**Work to complete**
Tally the lines of the material below that contain the string "Negara", and reply with only that number.

**Input**
════════════════════

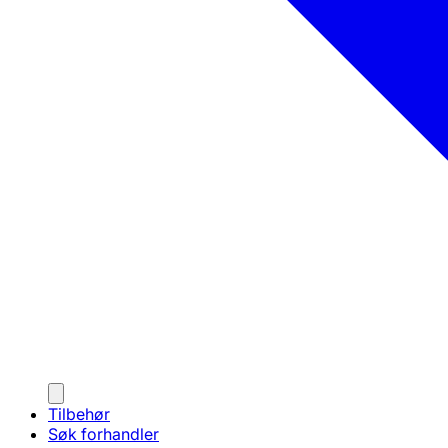
Tilbehør
Søk forhandler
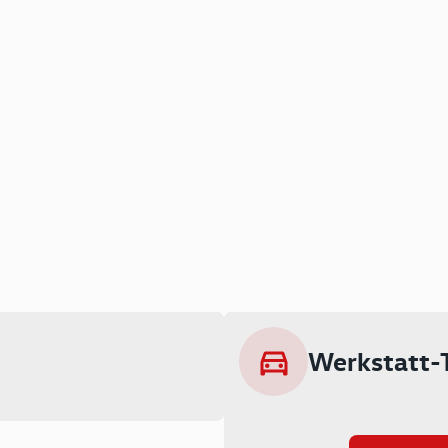
Werkstatt-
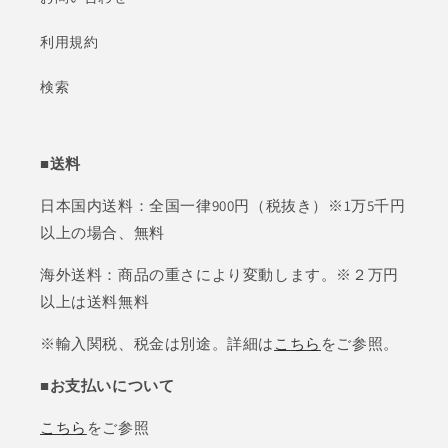
利用規約
検索
■送料
日本国内送料：全国一律900円（税抜き）※1万5千円
以上の場合、無料
海外送料：商品の重さにより変動します。※２万円
以上は送料無料
※輸入関税、税金は別途。詳細は
こちら
をご参照。
■お支払いについて
こちら
をご参照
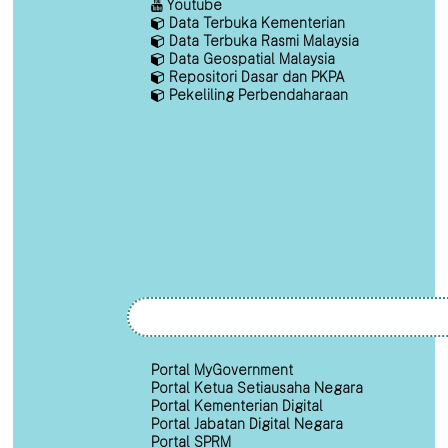
Youtube
Data Terbuka Kementerian
Data Terbuka Rasmi Malaysia
Data Geospatial Malaysia
Repositori Dasar dan PKPA
Pekeliling Perbendaharaan
Portal MyGovernment
Portal Ketua Setiausaha Negara
Portal Kementerian Digital
Portal Jabatan Digital Negara
Portal SPRM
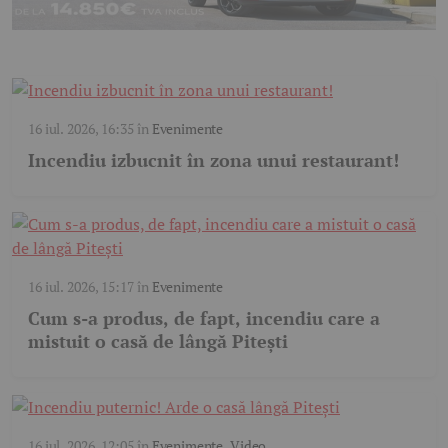
16 iul. 2026, 16:35
în
Evenimente
Incendiu izbucnit în zona unui restaurant!
16 iul. 2026, 15:17
în
Evenimente
Cum s-a produs, de fapt, incendiu care a
mistuit o casă de lângă Pitești
16 iul. 2026, 12:05
în
Evenimente
,
Video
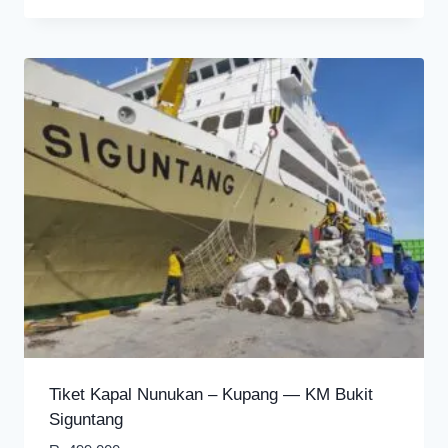
Tiket Kapal Nunukan – Kupang — KM Bukit
Siguntang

════════════════════

**Problem solution**
2